* _Фрагмент текста_
* * *

И именно поэтому слова «чудо под Москвой» впервые появились из-под пера германских генералов, а не из-под пера тех представителей «пропаганды противника», к числу которых принадлежал тогда и я.

Перечитав сейчас последнюю написанную мною в 1941 году и тогда же, в последний день этого года, напечатанную в газете статью «Июнь — декабрь», я не нашел в ней слова «чудо». Нашел более близкое к действительности слово «перелом» и попытку объяснить смысл этого слова — дистанцию между июнем и декабрем.

И я надеюсь, что нынешний читатель не посетует на меня, если, завершая этот первый том моего дневника, я на предпоследней его странице приведу несколько абзацев из своей статьи, напечатанной в последний день 1941 года в «Красной звезде».

* * *

* _Данные для анализа_

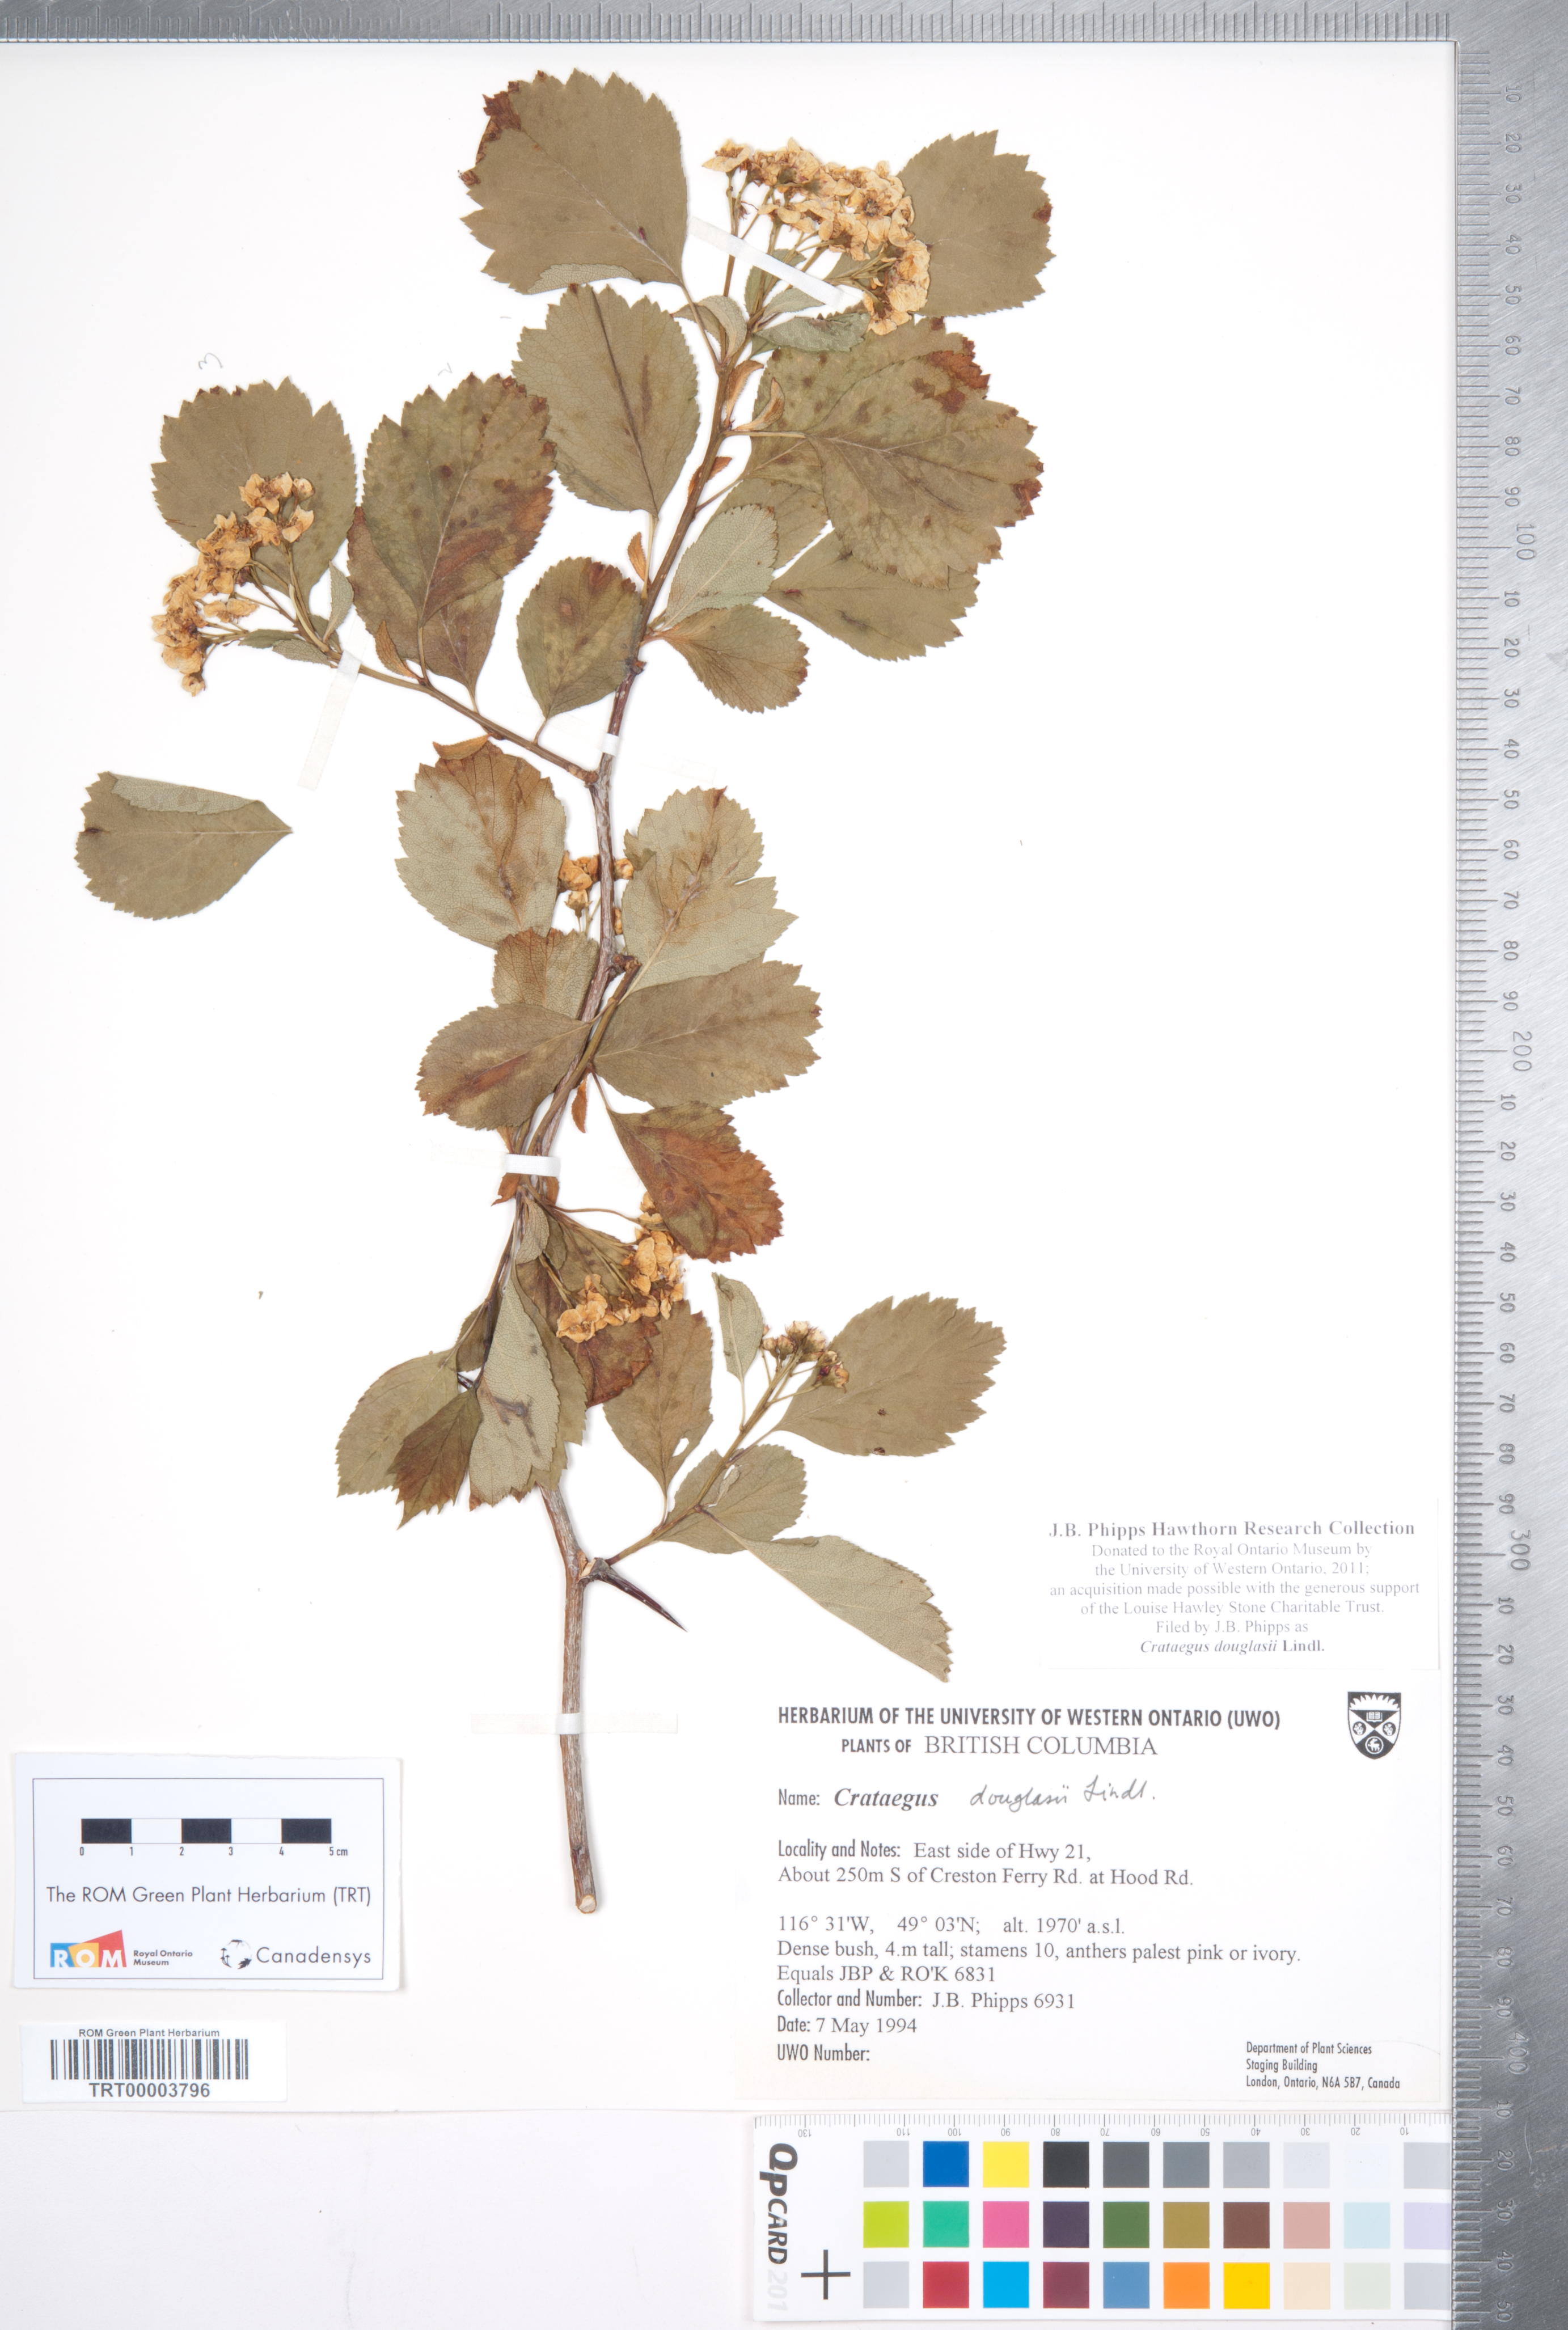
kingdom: Plantae
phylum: Tracheophyta
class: Magnoliopsida
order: Rosales
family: Rosaceae
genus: Crataegus
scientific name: Crataegus douglasii
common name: Black hawthorn
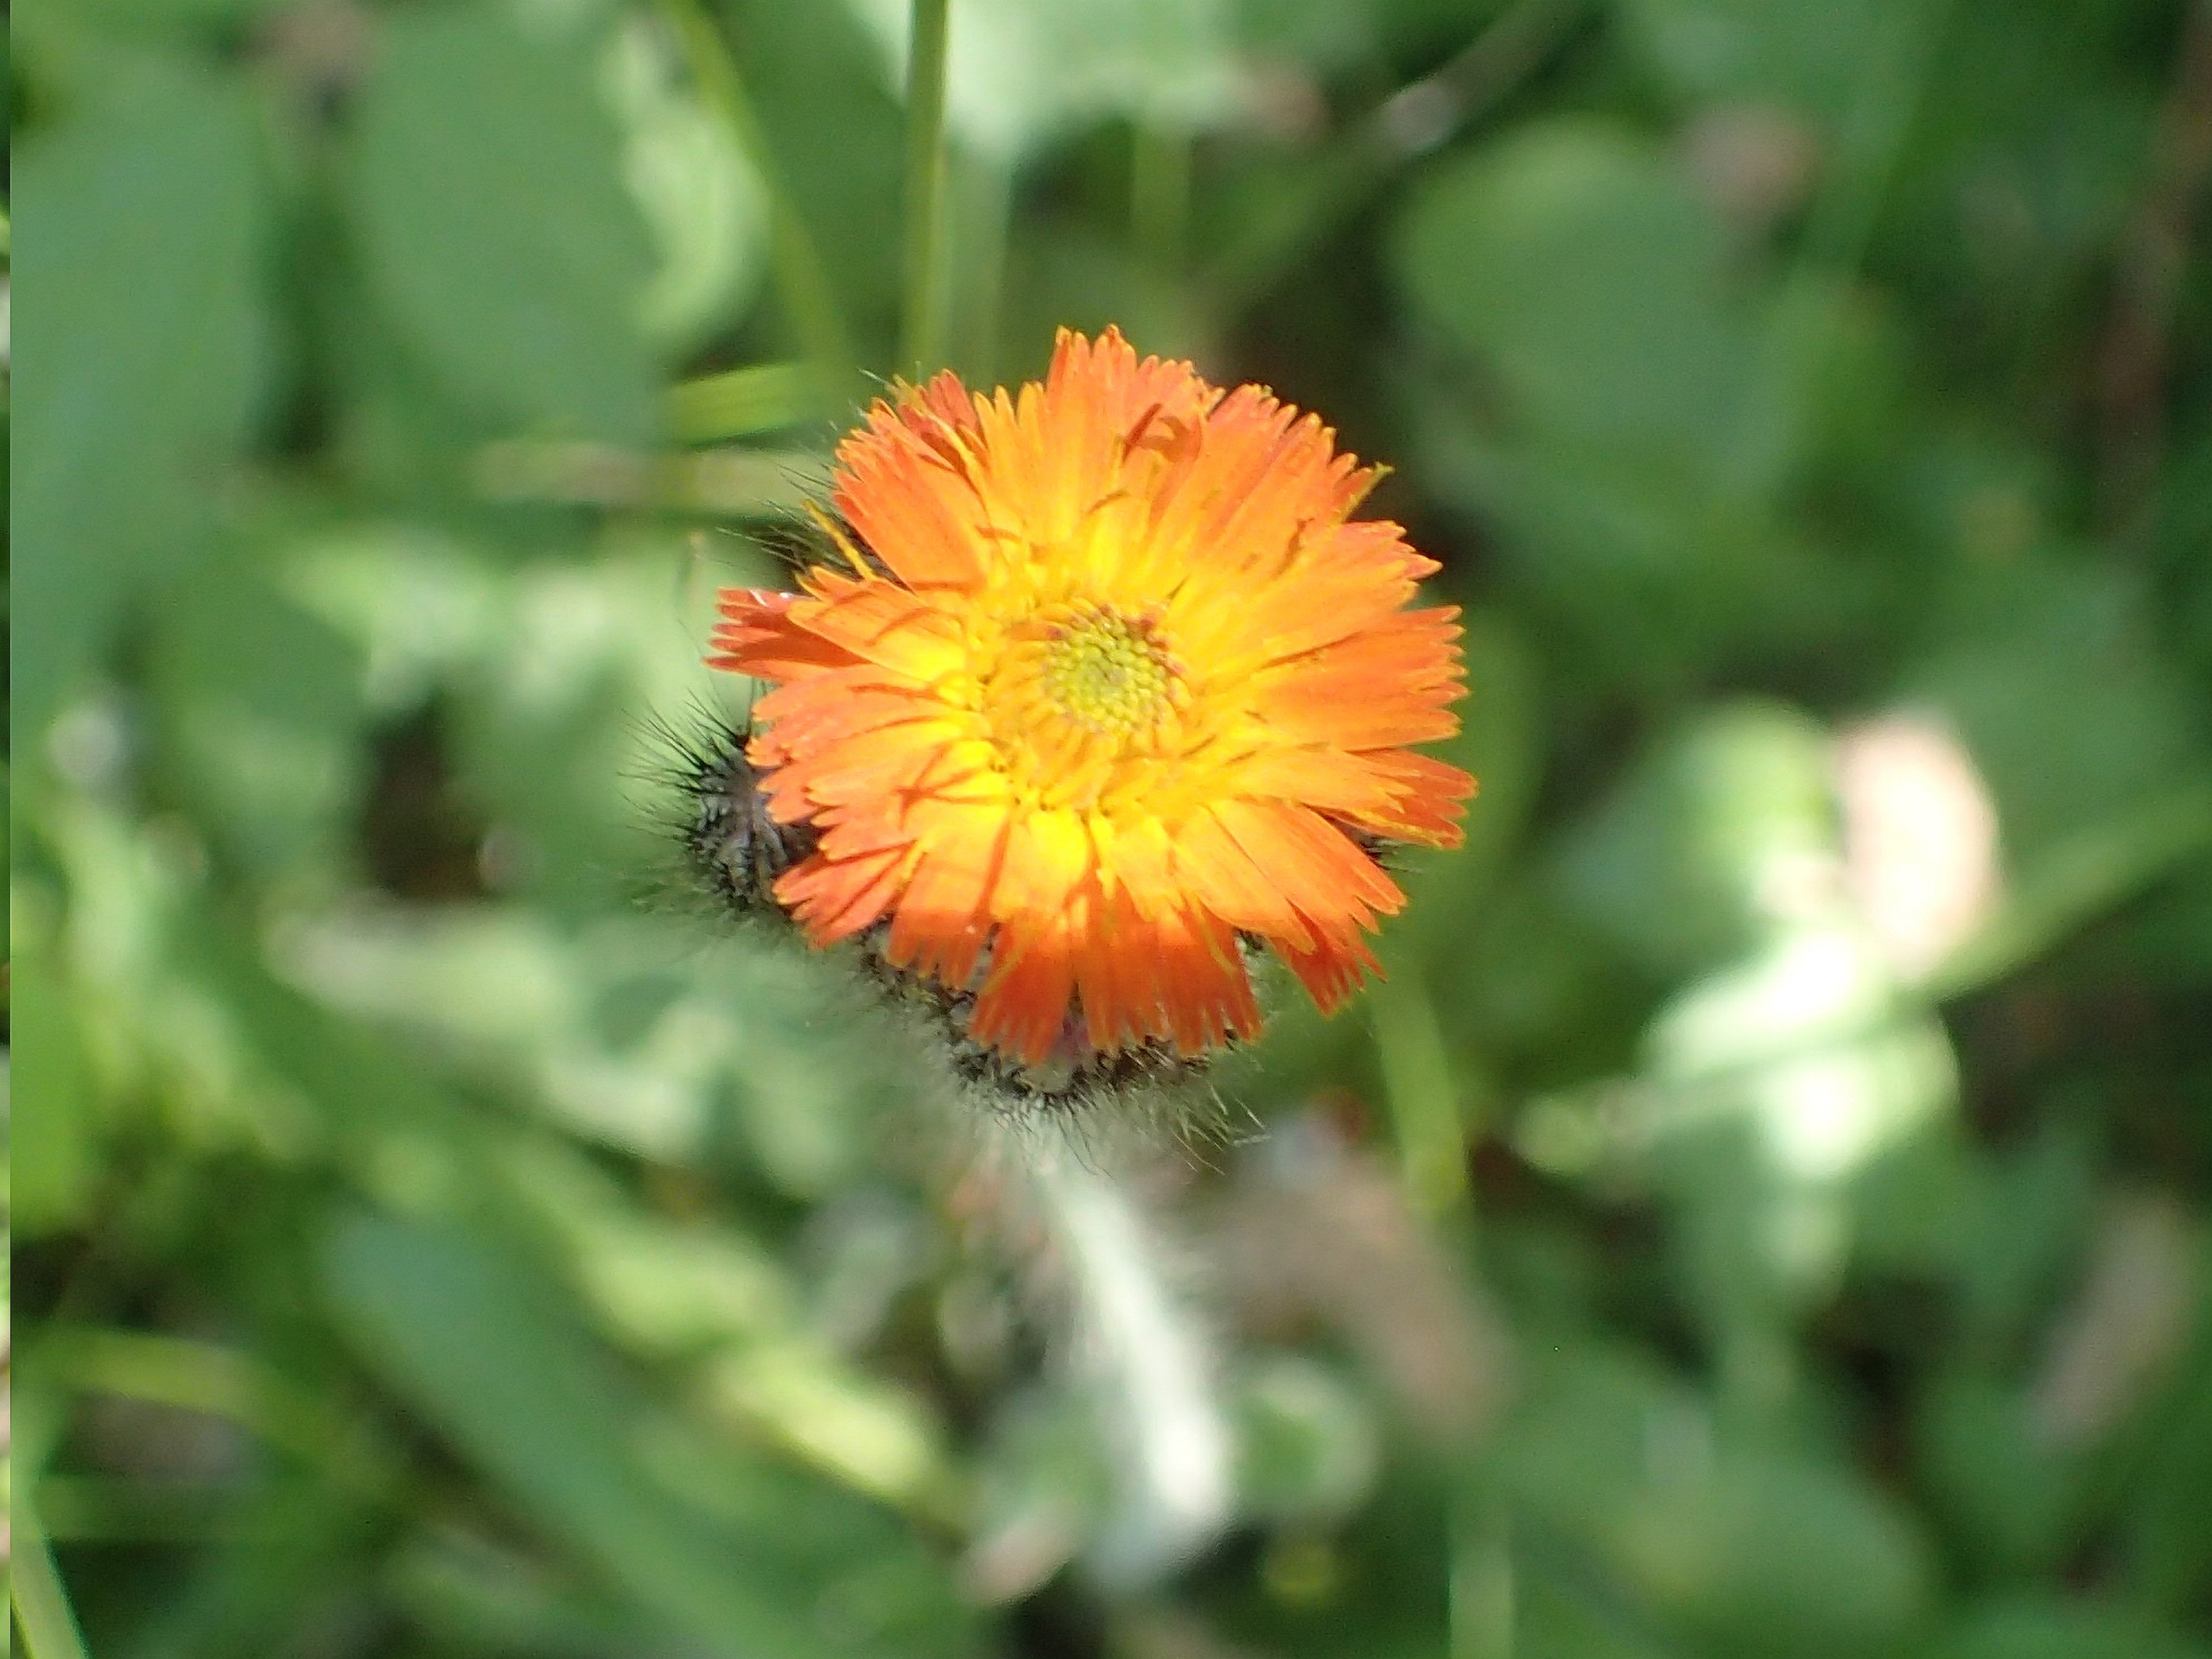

* * *

* _Список заданий_
a. Сократите абзац отрывка о «чуде под Москвой», который начинается словами «Перечитав сейчас последнюю», и сохраните его основные факты.
b. Напишите продолжение отрывка о «чуде под Москвой», начав сразу после его последнего предложения.

* _Письменные ответы_
a. В моей статье «Июнь — декабрь», последней за 1941 год и напечатанной в газете в последний день того же года, слова «чудо» нет. Вместо него там стоит более близкое к действительности слово «перелом» и попытка объяснить его смысл: дистанцию между июнем и декабрем.

b.
Вот эти абзацы, которые дороги мне близостью публичного разговора с тогдашним военным читателем на страницах военной газеты к тому разговору с самим собой, который я вел на страницах дневника:

«...Я вспоминаю сейчас первые тяжелые июньские и июльские дни, первые жестокие неудачи и уроки, кровавые дороги, по которым мы отступали и по которым теперь идем обратно. И ныне с особенным чувством гордости и благодарности произносишь имена людей, которые тогда были душою наших войск, глядя на которых тогда, в тяжелые дни, верилось, что это кончится, что мы победим и вернемся, непременно победим и вернемся. Мы не знали, когда это будет, но, глядя на них, знали, что непременно будет.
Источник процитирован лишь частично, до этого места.